— Task to carry out —
Please restate the account of the pharmacy robbery, starting with "Detective George Mendez" and going on through "from the store.", and substitute "till" for "cash register".

— Excerpted text —

Defendant's convictions rest upon an incident which occurred on February 15, 1996, at a pharmacy located at 278 Park Avenue in Newark. Two men were working at the pharmacy just after it opened, Theophilus Olaokpo, the pharmacist in charge, and Raphael Nwankwo, who owned the business. Three men entered the pharmacy and headed toward the prescription area; two were carrying guns and the third a bag, presumably to carry the robbery proceeds. Nwankwo testified that one of the men put a gun to his head and demanded that he open the safe. When Nwankwo said he had no money, the man punched him. Nwankwo offered the cash in the register but the man declined, insisting on the safe. Olaokpo also offered the men the money in the cash register and his wallet but the men continued to insist they wanted the safe. Olaokpo managed to hit the alarm button under the cash register. Ordinarily a silent alarm, it sounded in the store and the men ran out. Before leaving, one turned and fired his gun at Nwankwo. The bullet struck Nwankwo in the penis.

Witnesses told the police that they saw an older model black or brown Cadillac leaving the scene of the robbery. Police investigation led them to the owner of the car, Grant Fluker, Jr. Fluker, who originally faced the same charges as did defendant, testified at defendant's trial pursuant to a plea bargain he had negotiated. He said that three men came to his apartment that morning, wanting to borrow his car. Fluker said he refused their request until one of the three produced a gun and insisted that Fluker drive them. He agreed to do so. Fluker said he drove to the scene and remained in the car until the three men returned. One of them gave him twenty dollars. Fluker identified the three men as Leslie Duncan, Norris Williams and defendant. As did Fluker, co-defendant Duncan also negotiated a plea bargain and testified at defendant's trial.

Detective George Mendez of the Newark Police Department interviewed defendant on March 26, 1996, after advising him of his Miranda rights and defendant signing a written waiver. Miranda v. Arizona, 384 U.S. 436, 86 S.Ct. 1602, 16 L.Ed. 2d 694 (1966). Defendant told Detective Mendez that Williams had told him that the pharmacy kept "one hundred grand" in a safe; defendant and Williams met up with Duncan, who told them he could secure a car. Defendant said they persuaded this fourth person to come along by putting a gun to his head. Defendant said they took money from the cash register and fled when the alarm went off. He told Detective Mendez that his gun accidentally discharged as he hit a shelf while he was running from the store.

— Extracted data —
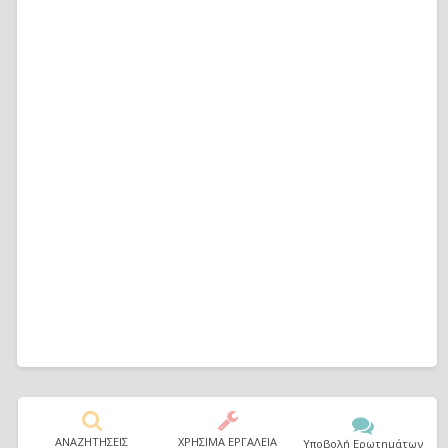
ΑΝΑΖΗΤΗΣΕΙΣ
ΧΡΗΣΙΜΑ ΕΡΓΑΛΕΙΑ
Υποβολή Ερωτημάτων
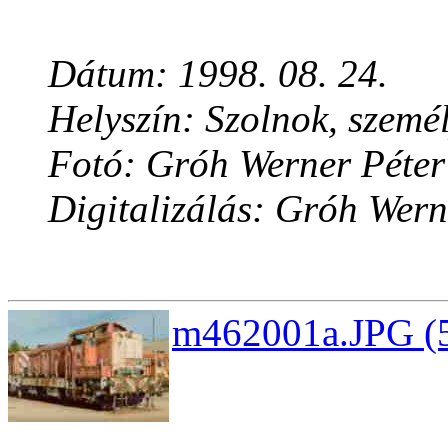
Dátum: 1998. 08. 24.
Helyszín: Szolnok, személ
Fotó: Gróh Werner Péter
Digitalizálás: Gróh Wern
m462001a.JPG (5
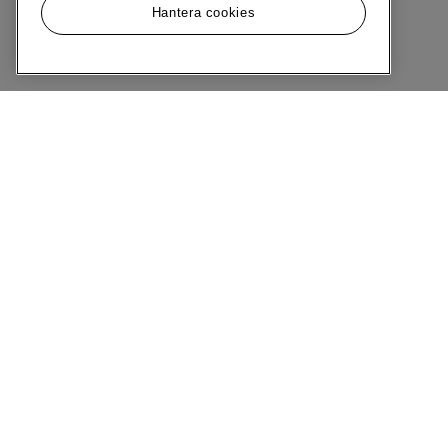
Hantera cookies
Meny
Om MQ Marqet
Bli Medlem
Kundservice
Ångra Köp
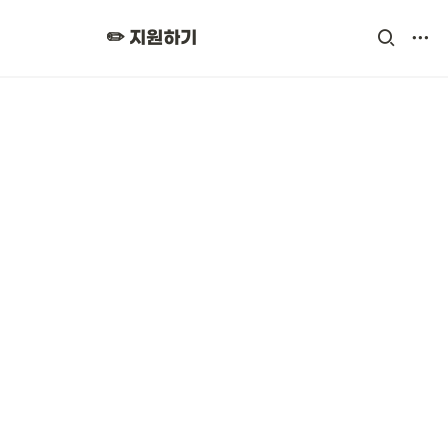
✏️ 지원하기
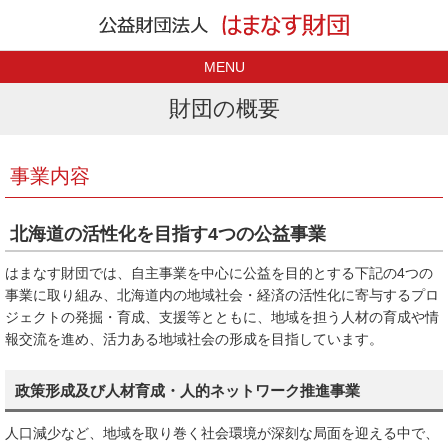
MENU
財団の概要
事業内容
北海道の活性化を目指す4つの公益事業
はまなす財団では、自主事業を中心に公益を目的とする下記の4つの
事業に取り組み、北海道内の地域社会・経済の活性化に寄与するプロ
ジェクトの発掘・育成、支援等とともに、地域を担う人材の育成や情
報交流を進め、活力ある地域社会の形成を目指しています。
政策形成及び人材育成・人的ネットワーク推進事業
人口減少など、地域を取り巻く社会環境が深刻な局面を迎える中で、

...

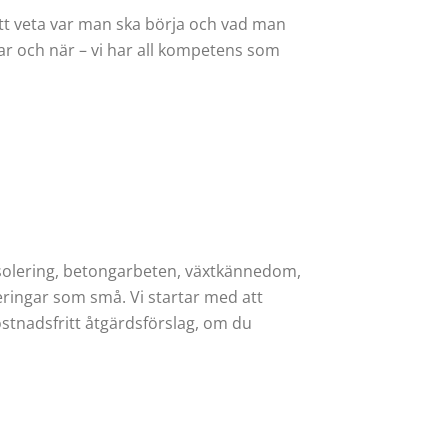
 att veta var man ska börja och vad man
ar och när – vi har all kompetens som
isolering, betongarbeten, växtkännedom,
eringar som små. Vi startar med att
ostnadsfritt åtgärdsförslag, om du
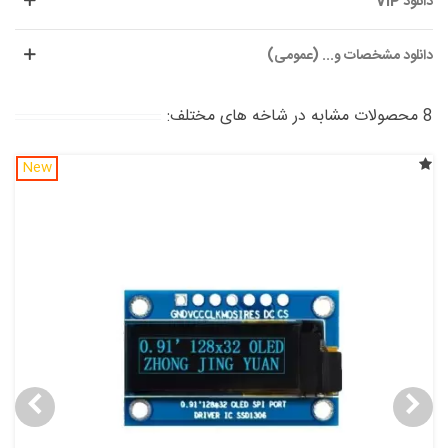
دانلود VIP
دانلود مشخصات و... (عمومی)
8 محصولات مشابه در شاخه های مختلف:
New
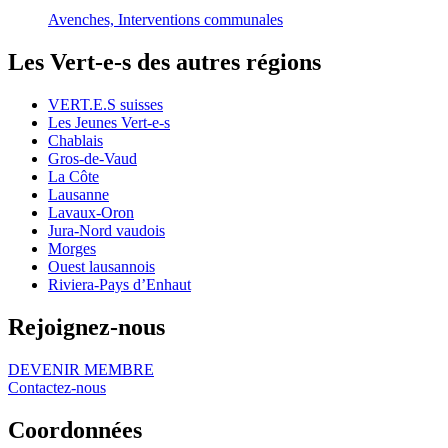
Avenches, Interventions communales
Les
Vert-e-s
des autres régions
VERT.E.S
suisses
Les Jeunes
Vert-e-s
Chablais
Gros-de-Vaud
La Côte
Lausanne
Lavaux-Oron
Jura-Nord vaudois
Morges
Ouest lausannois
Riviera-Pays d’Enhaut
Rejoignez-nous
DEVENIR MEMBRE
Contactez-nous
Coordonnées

— Task output —
Detective George Mendez of the Newark Police Department interviewed defendant on March 26, 1996, after advising him of his Miranda rights and defendant signing a written waiver. Miranda v. Arizona, 384 U.S. 436, 86 S.Ct. 1602, 16 L.Ed. 2d 694 (1966). Defendant told Detective Mendez that Williams had told him that the pharmacy kept "one hundred grand" in a safe; defendant and Williams met up with Duncan, who told them he could secure a car. Defendant said they persuaded this fourth person to come along by putting a gun to his head. Defendant said they took money from the till and fled when the alarm went off. He told Detective Mendez that his gun accidentally discharged as he hit a shelf while he was running from the store.